Organiza todas las entradas en una tabla de Markdown con dos columnas, Núm y Línea. En la primera va el número de fila y en la segunda el texto de cada línea. Deja fuera las líneas en blanco.

* **ENTRADAS EXTRAÍDAS**:
○ ○ ○ ○ ○

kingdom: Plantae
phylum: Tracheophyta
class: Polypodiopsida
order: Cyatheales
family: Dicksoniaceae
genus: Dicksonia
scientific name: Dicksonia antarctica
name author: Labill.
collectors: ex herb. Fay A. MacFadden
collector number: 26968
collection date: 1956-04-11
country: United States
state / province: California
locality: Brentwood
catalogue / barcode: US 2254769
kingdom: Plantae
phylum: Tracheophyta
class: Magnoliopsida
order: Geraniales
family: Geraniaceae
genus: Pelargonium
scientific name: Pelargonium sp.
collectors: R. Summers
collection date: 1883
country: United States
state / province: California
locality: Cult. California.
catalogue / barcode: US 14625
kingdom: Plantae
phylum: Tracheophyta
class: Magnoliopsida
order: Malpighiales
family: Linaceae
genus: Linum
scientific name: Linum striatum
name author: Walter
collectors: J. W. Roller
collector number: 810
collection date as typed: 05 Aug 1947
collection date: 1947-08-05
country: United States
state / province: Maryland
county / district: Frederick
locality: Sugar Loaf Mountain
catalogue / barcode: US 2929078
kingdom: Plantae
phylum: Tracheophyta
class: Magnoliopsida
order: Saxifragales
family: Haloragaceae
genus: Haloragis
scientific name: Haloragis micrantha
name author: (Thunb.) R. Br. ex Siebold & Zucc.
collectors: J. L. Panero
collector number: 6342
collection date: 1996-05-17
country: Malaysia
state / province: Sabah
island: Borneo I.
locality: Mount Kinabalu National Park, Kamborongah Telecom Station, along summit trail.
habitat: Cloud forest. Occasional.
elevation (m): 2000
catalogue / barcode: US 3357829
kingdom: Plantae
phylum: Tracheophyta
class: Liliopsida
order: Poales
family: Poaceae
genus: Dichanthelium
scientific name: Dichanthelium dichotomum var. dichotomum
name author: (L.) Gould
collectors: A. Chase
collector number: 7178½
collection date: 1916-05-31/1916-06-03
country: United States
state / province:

○ ○ ○ ○ ○

* **SOLUCIÓN A CONTINUACIÓN**:
| Núm | Línea |
|---|---|
| 1 | kingdom: Plantae |
| 2 | phylum: Tracheophyta |
| 3 | class: Polypodiopsida |
| 4 | order: Cyatheales |
| 5 | family: Dicksoniaceae |
| 6 | genus: Dicksonia |
| 7 | scientific name: Dicksonia antarctica |
| 8 | name author: Labill. |
| 9 | collectors: ex herb. Fay A. MacFadden |
| 10 | collector number: 26968 |
| 11 | collection date: 1956-04-11 |
| 12 | country: United States |
| 13 | state / province: California |
| 14 | locality: Brentwood |
| 15 | catalogue / barcode: US 2254769 |
| 16 | kingdom: Plantae |
| 17 | phylum: Tracheophyta |
| 18 | class: Magnoliopsida |
| 19 | order: Geraniales |
| 20 | family: Geraniaceae |
| 21 | genus: Pelargonium |
| 22 | scientific name: Pelargonium sp. |
| 23 | collectors: R. Summers |
| 24 | collection date: 1883 |
| 25 | country: United States |
| 26 | state / province: California |
| 27 | locality: Cult. California. |
| 28 | catalogue / barcode: US 14625 |
| 29 | kingdom: Plantae |
| 30 | phylum: Tracheophyta |
| 31 | class: Magnoliopsida |
| 32 | order: Malpighiales |
| 33 | family: Linaceae |
| 34 | genus: Linum |
| 35 | scientific name: Linum striatum |
| 36 | name author: Walter |
| 37 | collectors: J. W. Roller |
| 38 | collector number: 810 |
| 39 | collection date as typed: 05 Aug 1947 |
| 40 | collection date: 1947-08-05 |
| 41 | country: United States |
| 42 | state / province: Maryland |
| 43 | county / district: Frederick |
| 44 | locality: Sugar Loaf Mountain |
| 45 | catalogue / barcode: US 2929078 |
| 46 | kingdom: Plantae |
| 47 | phylum: Tracheophyta |
| 48 | class: Magnoliopsida |
| 49 | order: Saxifragales |
| 50 | family: Haloragaceae |
| 51 | genus: Haloragis |
| 52 | scientific name: Haloragis micrantha |
| 53 | name author: (Thunb.) R. Br. ex Siebold & Zucc. |
| 54 | collectors: J. L. Panero |
| 55 | collector number: 6342 |
| 56 | collection date: 1996-05-17 |
| 57 | country: Malaysia |
| 58 | state / province: Sabah |
| 59 | island: Borneo I. |
| 60 | locality: Mount Kinabalu National Park, Kamborongah Telecom Station, along summit trail. |
| 61 | habitat: Cloud forest. Occasional. |
| 62 | elevation (m): 2000 |
| 63 | catalogue / barcode: US 3357829 |
| 64 | kingdom: Plantae |
| 65 | phylum: Tracheophyta |
| 66 | class: Liliopsida |
| 67 | order: Poales |
| 68 | family: Poaceae |
| 69 | genus: Dichanthelium |
| 70 | scientific name: Dichanthelium dichotomum var. dichotomum |
| 71 | name author: (L.) Gould |
| 72 | collectors: A. Chase |
| 73 | collector number: 7178½ |
| 74 | collection date: 1916-05-31/1916-06-03 |
| 75 | country: United States |
| 76 | state / province: |